I also added a check to make sure that the metric.Summary.SampleSum is not nil when we try to decrement the resetValue from it. I'm not sure it is the best way to solve the issue, but I ran the code in my cluster and it seems to solve the problem.

juliusv commented 6 years ago

Drive-by comment from someone without context (happen to be subscribed to this repo because I think someone added me): wouldn't you also need to add a similar check for _count and potentially other fields? Missing either _count or _sum is not a valid Prometheus summary metric, so I'm not sure I understand why one would have to be checked but not the other.

m1k3 commented 6 years ago

You're probably right about other fields. For now I would prefer to validate whether or not my approach is valid within the context of what is happening while parsing. Once we determine that we can extend it to other fields.

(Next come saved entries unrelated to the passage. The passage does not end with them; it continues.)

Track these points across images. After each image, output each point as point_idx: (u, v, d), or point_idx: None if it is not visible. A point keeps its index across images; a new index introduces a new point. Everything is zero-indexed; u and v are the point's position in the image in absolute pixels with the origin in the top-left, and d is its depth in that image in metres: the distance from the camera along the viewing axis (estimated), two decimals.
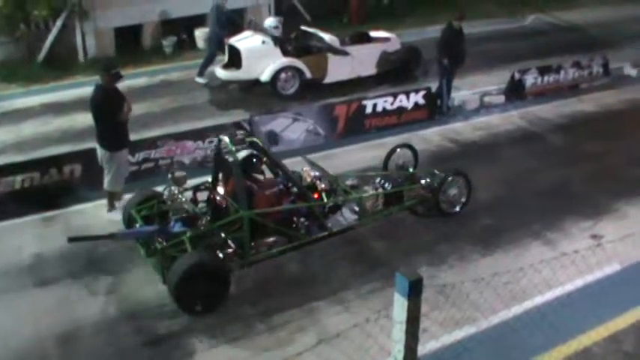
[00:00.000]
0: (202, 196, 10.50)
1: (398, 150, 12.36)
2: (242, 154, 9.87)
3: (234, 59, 16.80)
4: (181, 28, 21.17)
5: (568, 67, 18.34)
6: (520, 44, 22.83)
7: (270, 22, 17.57)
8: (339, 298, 9.40)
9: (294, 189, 10.26)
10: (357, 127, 14.68)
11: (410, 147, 12.54)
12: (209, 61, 17.85)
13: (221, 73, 17.07)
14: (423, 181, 11.41)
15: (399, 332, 5.24)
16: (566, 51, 21.11)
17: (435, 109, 15.92)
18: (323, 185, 10.69)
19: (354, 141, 14.39)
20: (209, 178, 10.52)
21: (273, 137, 13.74)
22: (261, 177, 10.30)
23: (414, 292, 5.08)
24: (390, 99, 15.19)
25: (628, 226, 11.19)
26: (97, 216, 11.41)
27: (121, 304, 9.30)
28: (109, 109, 10.82)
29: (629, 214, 11.96)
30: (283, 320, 8.93)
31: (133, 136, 11.58)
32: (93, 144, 11.55)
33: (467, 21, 16.70)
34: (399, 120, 15.22)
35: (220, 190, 10.21)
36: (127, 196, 11.21)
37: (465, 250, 10.64)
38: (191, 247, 9.07)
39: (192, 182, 10.58)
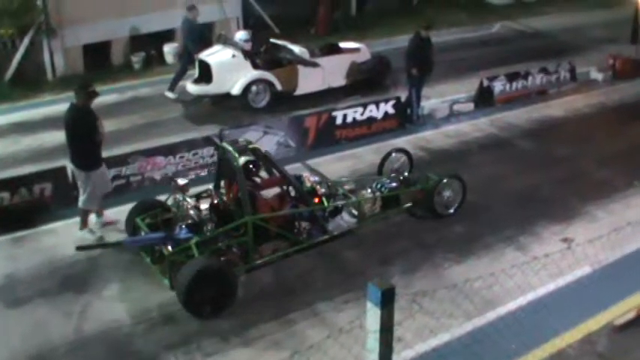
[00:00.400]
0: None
1: (393, 154, 12.69)
2: (242, 160, 10.01)
3: (205, 74, 16.79)
4: (150, 43, 21.10)
5: (536, 73, 18.53)
6: (488, 52, 23.05)
7: (240, 35, 17.62)
8: (314, 310, 9.38)
9: (296, 193, 10.58)
10: (328, 138, 14.72)
11: (404, 151, 12.90)
12: (180, 75, 17.81)
13: (192, 88, 17.04)
14: (418, 185, 11.67)
15: (373, 342, 5.24)
16: (534, 57, 21.32)
17: (405, 119, 15.98)
18: (323, 190, 11.00)
19: (325, 152, 14.43)
20: (210, 186, 10.86)
21: None
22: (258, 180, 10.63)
23: (387, 301, 5.08)
24: (360, 109, 15.23)
25: (597, 228, 11.26)
26: (69, 234, 11.31)
27: (94, 324, 9.20)
28: (84, 129, 10.71)
29: (598, 216, 12.09)
30: (259, 334, 8.90)
31: (104, 154, 11.51)
32: (63, 162, 11.50)
33: (434, 30, 16.85)
34: (370, 130, 15.26)
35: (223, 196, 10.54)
36: (109, 213, 11.39)
37: (438, 257, 10.67)
38: (197, 253, 9.28)
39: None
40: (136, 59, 20.68)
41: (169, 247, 9.54)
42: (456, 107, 17.07)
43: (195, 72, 17.18)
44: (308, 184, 10.99)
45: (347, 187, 11.43)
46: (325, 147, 14.46)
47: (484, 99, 17.50)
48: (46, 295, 9.81)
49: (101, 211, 11.57)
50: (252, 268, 9.88)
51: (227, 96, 16.78)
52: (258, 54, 17.41)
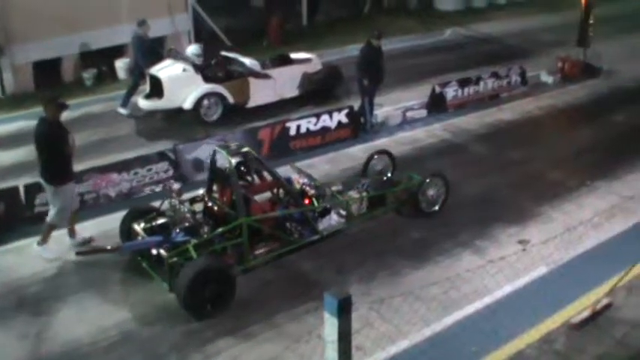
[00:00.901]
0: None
1: (375, 156, 13.04)
2: (233, 162, 10.28)
3: (156, 89, 16.64)
4: (101, 59, 20.90)
5: (487, 77, 18.68)
6: (439, 58, 23.22)
7: (192, 49, 17.50)
8: (272, 322, 9.33)
9: (287, 195, 10.91)
10: (282, 149, 14.67)
11: (387, 153, 13.28)
12: (132, 91, 17.62)
13: (143, 103, 16.88)
14: (402, 185, 12.05)
15: (331, 351, 5.24)
16: (485, 62, 21.60)
17: (359, 127, 16.01)
18: (313, 191, 11.27)
19: (279, 163, 14.29)
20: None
21: (199, 165, 13.64)
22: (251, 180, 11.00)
23: (344, 310, 5.09)
24: (313, 119, 15.24)
25: (552, 228, 11.43)
26: (24, 255, 11.11)
27: (52, 345, 9.03)
28: (54, 143, 10.57)
29: (553, 217, 12.22)
30: (217, 349, 8.82)
31: None
32: (16, 182, 11.32)
33: (386, 38, 16.90)
34: (324, 140, 15.26)
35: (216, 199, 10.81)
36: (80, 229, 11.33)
37: (395, 265, 10.67)
38: (195, 255, 9.49)
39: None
40: (88, 75, 20.45)
41: (165, 250, 9.71)
42: (409, 114, 17.14)
43: (147, 87, 17.03)
44: (297, 186, 11.31)
45: (334, 188, 11.69)
46: (280, 158, 14.36)
47: (437, 105, 17.60)
48: (1, 317, 9.61)
49: (73, 230, 11.34)
50: (248, 269, 10.09)
51: (179, 110, 16.65)
52: (210, 67, 17.32)
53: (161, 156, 13.42)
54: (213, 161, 10.92)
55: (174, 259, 9.53)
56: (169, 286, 9.52)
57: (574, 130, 16.82)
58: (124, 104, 17.57)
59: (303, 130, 15.02)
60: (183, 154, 13.58)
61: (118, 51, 20.86)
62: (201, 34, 23.50)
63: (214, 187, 11.08)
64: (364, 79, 15.89)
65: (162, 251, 9.76)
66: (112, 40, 20.51)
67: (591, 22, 20.50)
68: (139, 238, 10.26)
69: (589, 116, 17.74)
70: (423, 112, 17.42)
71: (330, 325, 5.16)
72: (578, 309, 9.34)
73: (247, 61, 17.53)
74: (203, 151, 13.75)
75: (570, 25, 22.27)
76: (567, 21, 24.57)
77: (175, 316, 9.44)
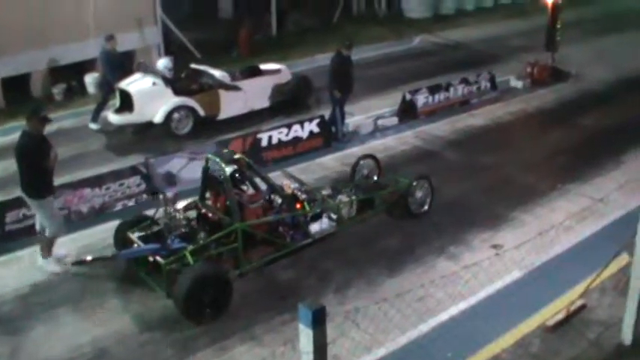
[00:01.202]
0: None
1: (361, 162, 13.27)
2: (228, 170, 10.45)
3: (126, 103, 16.55)
4: (71, 74, 20.76)
5: (457, 84, 18.80)
6: (409, 65, 23.34)
7: (162, 62, 17.43)
8: (249, 333, 9.31)
9: (279, 200, 11.08)
10: (254, 160, 14.51)
11: (372, 157, 13.56)
12: (102, 106, 17.50)
13: (113, 117, 16.77)
14: (389, 188, 12.33)
15: None
16: (454, 69, 21.71)
17: (331, 137, 16.04)
18: (304, 196, 11.47)
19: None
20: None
21: (171, 178, 13.59)
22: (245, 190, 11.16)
23: (318, 321, 5.08)
24: (284, 130, 15.23)
25: (525, 232, 11.51)
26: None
27: None
28: (36, 156, 10.43)
29: (525, 221, 12.30)
30: None
31: None
32: None
33: (355, 46, 16.91)
34: (296, 150, 15.25)
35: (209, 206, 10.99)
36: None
37: (371, 273, 10.69)
38: (192, 261, 9.66)
39: None
40: (57, 91, 20.28)
41: (161, 258, 9.77)
42: (380, 122, 17.20)
43: (117, 102, 16.93)
44: (288, 191, 11.41)
45: (324, 192, 11.95)
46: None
47: (407, 112, 17.67)
48: None
49: (47, 251, 11.06)
50: (243, 273, 10.26)
51: (150, 124, 16.58)
52: (179, 80, 17.27)
53: (133, 170, 13.34)
54: (206, 169, 11.01)
55: (172, 265, 9.65)
56: (167, 293, 9.62)
57: (544, 134, 16.96)
58: (94, 119, 17.45)
59: (274, 140, 15.01)
60: (155, 168, 13.52)
61: (87, 66, 20.73)
62: (170, 47, 23.43)
63: (207, 195, 11.22)
64: (335, 89, 15.91)
65: (158, 258, 9.83)
66: (82, 55, 20.39)
67: (559, 26, 20.69)
68: (135, 246, 10.33)
69: (558, 120, 17.88)
70: (394, 120, 17.49)
71: (305, 337, 5.16)
72: (552, 312, 9.41)
73: (217, 73, 17.50)
74: (175, 164, 13.72)
75: (538, 29, 22.50)
76: (535, 26, 24.82)
77: (150, 332, 9.40)
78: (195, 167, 13.75)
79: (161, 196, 10.89)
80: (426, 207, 12.56)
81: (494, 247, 11.36)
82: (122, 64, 17.67)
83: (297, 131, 15.35)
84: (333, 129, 16.16)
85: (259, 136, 14.88)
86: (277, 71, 18.56)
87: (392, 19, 30.63)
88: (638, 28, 28.63)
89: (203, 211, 10.91)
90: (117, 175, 13.18)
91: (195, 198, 11.17)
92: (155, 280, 10.00)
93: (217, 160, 10.60)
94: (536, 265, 10.32)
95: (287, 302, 9.79)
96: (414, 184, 12.29)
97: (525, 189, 13.62)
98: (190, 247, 9.91)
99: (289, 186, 11.65)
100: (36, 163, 10.46)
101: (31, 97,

I ran into this, because I was trying to expose Dropwizard metrics in the prometheus format using this example and the maintainer was very clear that he does not want to expose the _sum metric because Dropwizard does not provide data for it and that it is a completely valid thing to do with the Prometheus format to omit the _sum metric.

juliusv commented 6 years ago

@m1k3 Hmmm, as far as I can see that example only exposes a normal counter metric (with _total suffix), not a summary metric. Am I missing something? Pointers at related discussions welcome...

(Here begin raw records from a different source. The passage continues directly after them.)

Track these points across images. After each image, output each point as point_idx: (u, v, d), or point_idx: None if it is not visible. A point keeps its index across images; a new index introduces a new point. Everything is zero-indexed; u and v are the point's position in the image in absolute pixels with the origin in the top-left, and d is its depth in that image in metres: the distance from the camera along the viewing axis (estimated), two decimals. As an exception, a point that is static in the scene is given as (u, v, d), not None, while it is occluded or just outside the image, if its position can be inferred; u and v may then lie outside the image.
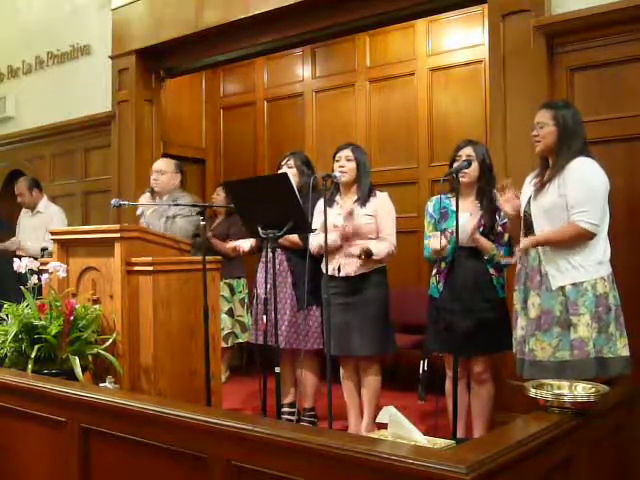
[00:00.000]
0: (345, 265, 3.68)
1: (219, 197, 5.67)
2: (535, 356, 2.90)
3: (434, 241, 3.41)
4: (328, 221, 3.42)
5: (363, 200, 3.72)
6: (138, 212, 4.63)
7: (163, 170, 4.53)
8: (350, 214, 3.68)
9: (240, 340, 5.48)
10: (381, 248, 3.63)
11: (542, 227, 2.95)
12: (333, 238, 3.61)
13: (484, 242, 3.43)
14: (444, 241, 3.38)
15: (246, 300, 5.51)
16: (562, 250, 2.87)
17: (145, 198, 4.56)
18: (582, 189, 2.83)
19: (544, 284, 2.91)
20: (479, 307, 3.41)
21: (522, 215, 3.05)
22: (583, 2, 3.74)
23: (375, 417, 3.40)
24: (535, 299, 2.94)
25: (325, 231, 3.37)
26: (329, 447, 1.93)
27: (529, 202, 3.02)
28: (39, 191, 5.85)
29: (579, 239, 2.85)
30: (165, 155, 6.19)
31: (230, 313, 5.41)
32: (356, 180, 3.76)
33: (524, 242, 2.99)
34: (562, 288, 2.86)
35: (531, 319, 2.94)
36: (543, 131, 2.95)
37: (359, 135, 6.00)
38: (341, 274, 3.69)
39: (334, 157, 3.80)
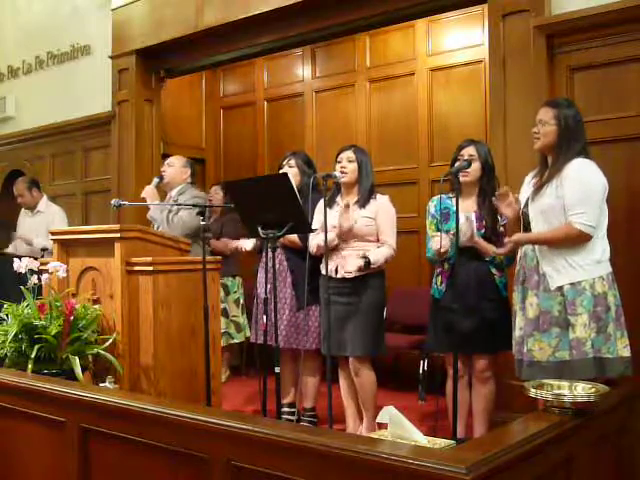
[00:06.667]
0: (342, 266, 3.67)
1: (217, 196, 5.68)
2: (533, 357, 2.90)
3: (435, 242, 3.41)
4: (328, 222, 3.42)
5: (363, 201, 3.71)
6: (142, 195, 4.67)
7: (171, 163, 4.76)
8: (346, 207, 3.64)
9: (235, 340, 5.46)
10: (380, 255, 3.62)
11: (539, 228, 2.94)
12: (331, 237, 3.61)
13: (484, 245, 3.42)
14: (446, 242, 3.36)
15: (241, 300, 5.49)
16: (560, 250, 2.86)
17: (150, 187, 4.63)
18: (579, 190, 2.82)
19: (542, 284, 2.90)
20: (482, 306, 3.41)
21: (520, 216, 3.05)
22: (583, 2, 3.74)
23: (375, 416, 3.39)
24: (533, 299, 2.93)
25: (325, 231, 3.37)
26: (329, 447, 1.93)
27: (527, 203, 3.01)
28: (38, 191, 5.86)
29: (574, 240, 2.84)
30: (165, 155, 6.19)
31: (224, 313, 5.39)
32: (357, 181, 3.75)
33: (518, 235, 2.98)
34: (560, 288, 2.85)
35: (529, 319, 2.93)
36: (544, 129, 2.95)
37: (359, 135, 6.00)
38: (338, 275, 3.69)
39: (337, 158, 3.80)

m1k3 commented 6 years ago

The example is not exposing a summary, but in principle it is possible to expose Dropwizard histograms as Prometheus summaries but if you look at the code the _sum is missing. This is exactly what I added to the example and sure enough there was no _sum. Have a look at my PR for the discussion.

juliusv commented 6 years ago

Interesting, I had never heard that a summary without _sum is considered valid in Prometheus, but ok. You can still encounter /metrics endpoints that have other faults like missing the _count series for a summary or histogram, and you probably don't want to crash on them either (as you mentioned, you plan on checking more fields later).

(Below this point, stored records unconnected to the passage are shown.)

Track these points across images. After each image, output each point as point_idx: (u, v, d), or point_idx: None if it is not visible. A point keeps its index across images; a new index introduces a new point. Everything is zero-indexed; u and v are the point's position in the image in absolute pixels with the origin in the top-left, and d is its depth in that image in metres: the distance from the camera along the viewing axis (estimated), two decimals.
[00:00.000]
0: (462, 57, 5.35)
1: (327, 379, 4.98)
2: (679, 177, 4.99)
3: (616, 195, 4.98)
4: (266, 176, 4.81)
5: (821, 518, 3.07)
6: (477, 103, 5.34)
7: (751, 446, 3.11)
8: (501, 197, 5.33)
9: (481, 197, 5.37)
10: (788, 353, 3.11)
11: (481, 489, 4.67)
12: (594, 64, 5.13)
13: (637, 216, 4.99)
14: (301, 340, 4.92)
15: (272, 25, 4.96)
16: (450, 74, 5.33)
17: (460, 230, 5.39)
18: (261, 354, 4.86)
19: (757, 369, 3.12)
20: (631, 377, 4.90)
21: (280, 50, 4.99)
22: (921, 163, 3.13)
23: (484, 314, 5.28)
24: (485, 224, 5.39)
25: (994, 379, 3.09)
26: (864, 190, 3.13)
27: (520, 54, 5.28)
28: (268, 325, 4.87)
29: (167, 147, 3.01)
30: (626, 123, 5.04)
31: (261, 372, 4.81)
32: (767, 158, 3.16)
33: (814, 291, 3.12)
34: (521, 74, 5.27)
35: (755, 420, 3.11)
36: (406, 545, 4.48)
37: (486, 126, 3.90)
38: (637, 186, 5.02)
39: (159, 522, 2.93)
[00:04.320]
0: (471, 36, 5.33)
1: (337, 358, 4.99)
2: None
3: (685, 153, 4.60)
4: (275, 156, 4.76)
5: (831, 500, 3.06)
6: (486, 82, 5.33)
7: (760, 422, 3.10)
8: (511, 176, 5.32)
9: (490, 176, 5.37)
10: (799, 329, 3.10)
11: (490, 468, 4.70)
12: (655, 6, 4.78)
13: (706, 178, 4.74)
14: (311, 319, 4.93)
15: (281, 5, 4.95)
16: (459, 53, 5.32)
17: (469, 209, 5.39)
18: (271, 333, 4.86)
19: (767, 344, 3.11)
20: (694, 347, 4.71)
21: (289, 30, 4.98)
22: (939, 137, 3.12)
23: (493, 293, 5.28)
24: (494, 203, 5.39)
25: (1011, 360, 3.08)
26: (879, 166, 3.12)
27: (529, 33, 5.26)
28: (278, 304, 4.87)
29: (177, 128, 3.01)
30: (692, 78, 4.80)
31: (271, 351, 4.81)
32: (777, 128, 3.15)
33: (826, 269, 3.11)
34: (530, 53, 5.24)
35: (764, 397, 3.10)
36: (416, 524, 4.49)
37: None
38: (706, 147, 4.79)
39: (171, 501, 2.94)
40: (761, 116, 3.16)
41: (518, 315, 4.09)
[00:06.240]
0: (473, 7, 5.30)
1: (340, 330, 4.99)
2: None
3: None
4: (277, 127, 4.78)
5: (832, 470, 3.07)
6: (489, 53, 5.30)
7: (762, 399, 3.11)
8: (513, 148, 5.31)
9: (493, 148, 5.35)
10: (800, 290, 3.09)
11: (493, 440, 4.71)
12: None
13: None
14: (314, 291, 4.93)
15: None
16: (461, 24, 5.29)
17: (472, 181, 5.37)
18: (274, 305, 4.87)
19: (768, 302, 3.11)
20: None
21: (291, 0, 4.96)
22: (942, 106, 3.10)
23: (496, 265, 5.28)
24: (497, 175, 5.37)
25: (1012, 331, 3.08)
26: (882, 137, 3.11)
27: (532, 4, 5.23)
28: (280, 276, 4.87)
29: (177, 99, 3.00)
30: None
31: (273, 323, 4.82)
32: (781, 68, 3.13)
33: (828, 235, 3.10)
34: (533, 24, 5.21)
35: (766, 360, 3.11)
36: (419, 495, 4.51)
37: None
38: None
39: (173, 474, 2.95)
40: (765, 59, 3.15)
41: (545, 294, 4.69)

jkohen commented 6 years ago

Thanks for the PR! Can you address @juliusv 's feedback?

@fabxc FYI

m1k3 commented 6 years ago

@jkohen I'm not sure which part of the feedback are you referring to. Do you mean adding the check for SampleCount?

jkohen commented 6 years ago

Yes, exactly.

On Thu, Jul 12, 2018, 13:33 Michal Olah notifications@github.com wrote:

@jkohen https://github.com/jkohen I'm not sure which part of the feedback are you referring to. Do you mean adding the check for SampleCount?

— You are receiving this because you were mentioned. Reply to this email directly, view it on GitHub https://github.com/Stackdriver/stackdriver-prometheus/pull/8#issuecomment-404590246, or mute the thread https://github.com/notifications/unsubscribe-auth/AG0TaH1_MDqiBIzwaEAqsxjTm33KKLz7ks5uF4iEgaJpZM4VCt4G .

m1k3 commented 6 years ago

@jkohen I added the check for the missing _count and updated the test to expose when such a situation would occur.

m1k3 commented 6 years ago

Awesome, thx. I thought we'd cleanup the test I added to point out the problem more clearly (there some extra variables in there and a more-or-less duplicated helper function) before we merge, but too late now I guess.